Your assignment – All entries are to be reproduced exactly; the pictures are to be omitted.

Data items

* * * * * * *

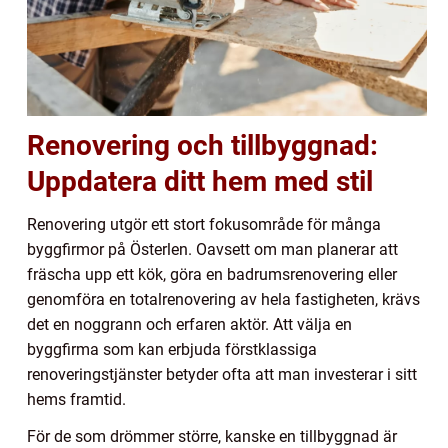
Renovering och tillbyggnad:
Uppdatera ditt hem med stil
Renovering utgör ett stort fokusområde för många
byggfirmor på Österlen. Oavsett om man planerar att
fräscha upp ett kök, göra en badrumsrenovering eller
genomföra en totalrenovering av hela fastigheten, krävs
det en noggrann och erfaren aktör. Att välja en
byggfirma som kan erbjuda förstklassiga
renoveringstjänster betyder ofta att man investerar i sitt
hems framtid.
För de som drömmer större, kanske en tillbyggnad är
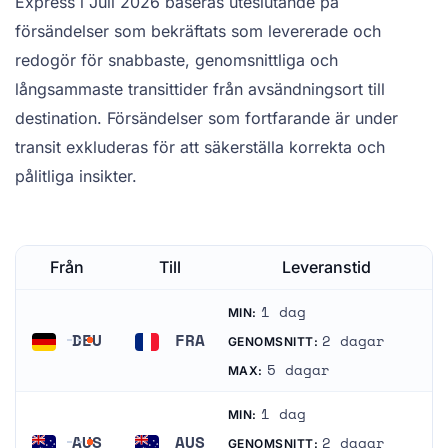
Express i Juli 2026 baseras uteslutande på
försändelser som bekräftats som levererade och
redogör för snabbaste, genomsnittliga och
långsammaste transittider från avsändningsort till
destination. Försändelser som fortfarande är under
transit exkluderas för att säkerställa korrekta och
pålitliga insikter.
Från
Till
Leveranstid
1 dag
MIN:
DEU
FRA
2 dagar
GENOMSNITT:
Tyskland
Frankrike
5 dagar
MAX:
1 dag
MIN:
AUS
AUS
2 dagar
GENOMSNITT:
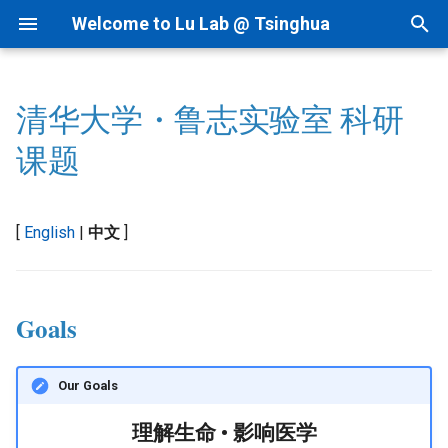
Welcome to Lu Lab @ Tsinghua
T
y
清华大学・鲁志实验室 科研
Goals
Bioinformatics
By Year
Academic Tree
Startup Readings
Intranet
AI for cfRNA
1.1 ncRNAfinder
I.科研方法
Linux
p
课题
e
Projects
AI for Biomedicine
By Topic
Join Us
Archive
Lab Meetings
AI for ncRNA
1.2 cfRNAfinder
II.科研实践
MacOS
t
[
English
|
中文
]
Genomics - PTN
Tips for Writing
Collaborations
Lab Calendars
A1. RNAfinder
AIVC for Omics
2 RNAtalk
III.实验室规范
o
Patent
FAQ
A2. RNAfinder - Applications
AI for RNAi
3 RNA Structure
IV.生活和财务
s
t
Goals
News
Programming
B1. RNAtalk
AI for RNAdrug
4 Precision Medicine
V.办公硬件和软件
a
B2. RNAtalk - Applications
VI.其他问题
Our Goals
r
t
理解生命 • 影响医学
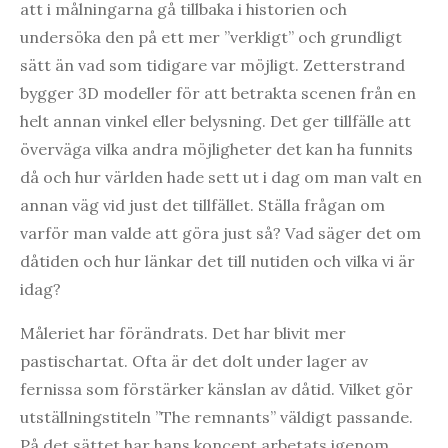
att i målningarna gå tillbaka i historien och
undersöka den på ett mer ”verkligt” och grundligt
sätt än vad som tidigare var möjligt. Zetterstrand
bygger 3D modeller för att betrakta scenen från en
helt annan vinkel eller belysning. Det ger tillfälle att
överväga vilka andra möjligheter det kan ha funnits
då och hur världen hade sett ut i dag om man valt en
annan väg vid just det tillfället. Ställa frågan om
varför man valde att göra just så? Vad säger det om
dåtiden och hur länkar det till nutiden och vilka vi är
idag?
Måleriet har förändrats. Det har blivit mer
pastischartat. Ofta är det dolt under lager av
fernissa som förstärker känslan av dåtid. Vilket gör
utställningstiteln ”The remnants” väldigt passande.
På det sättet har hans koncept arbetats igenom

* * * * * * *

Written reply –
Renovering och tillbyggnad:
Uppdatera ditt hem med stil
Renovering utgör ett stort fokusområde för många
byggfirmor på Österlen. Oavsett om man planerar att
fräscha upp ett kök, göra en badrumsrenovering eller
genomföra en totalrenovering av hela fastigheten, krävs
det en noggrann och erfaren aktör. Att välja en
byggfirma som kan erbjuda förstklassiga
renoveringstjänster betyder ofta att man investerar i sitt
hems framtid.
För de som drömmer större, kanske en tillbyggnad är
Express i Juli 2026 baseras uteslutande på
försändelser som bekräftats som levererade och
redogör för snabbaste, genomsnittliga och
långsammaste transittider från avsändningsort till
destination. Försändelser som fortfarande är under
transit exkluderas för att säkerställa korrekta och
pålitliga insikter.
Från
Till
Leveranstid
1 dag
MIN:
DEU
FRA
2 dagar
GENOMSNITT:
Tyskland
Frankrike
5 dagar
MAX:
1 dag
MIN:
AUS
AUS
2 dagar
GENOMSNITT:
Welcome to Lu Lab @ Tsinghua
T
y
清华大学・鲁志实验室 科研
Goals
Bioinformatics
By Year
Academic Tree
Startup Readings
Intranet
AI for cfRNA
1.1 ncRNAfinder
I.科研方法
Linux
p
课题
e
Projects
AI for Biomedicine
By Topic
Join Us
Archive
Lab Meetings
AI for ncRNA
1.2 cfRNAfinder
II.科研实践
MacOS
t
[
English
|
中文
]
Genomics - PTN
Tips for Writing
Collaborations
Lab Calendars
A1. RNAfinder
AIVC for Omics
2 RNAtalk
III.实验室规范
o
Patent
FAQ
A2. RNAfinder - Applications
AI for RNAi
3 RNA Structure
IV.生活和财务
s
t
Goals
News
Programming
B1. RNAtalk
AI for RNAdrug
4 Precision Medicine
V.办公硬件和软件
a
B2. RNAtalk - Applications
VI.其他问题
Our Goals
r
t
理解生命 • 影响医学
att i målningarna gå tillbaka i historien och
undersöka den på ett mer ”verkligt” och grundligt
sätt än vad som tidigare var möjligt. Zetterstrand
bygger 3D modeller för att betrakta scenen från en
helt annan vinkel eller belysning. Det ger tillfälle att
överväga vilka andra möjligheter det kan ha funnits
då och hur världen hade sett ut i dag om man valt en
annan väg vid just det tillfället. Ställa frågan om
varför man valde att göra just så? Vad säger det om
dåtiden och hur länkar det till nutiden och vilka vi är
idag?
Måleriet har förändrats. Det har blivit mer
pastischartat. Ofta är det dolt under lager av
fernissa som förstärker känslan av dåtid. Vilket gör
utställningstiteln ”The remnants” väldigt passande.
På det sättet har hans koncept arbetats igenom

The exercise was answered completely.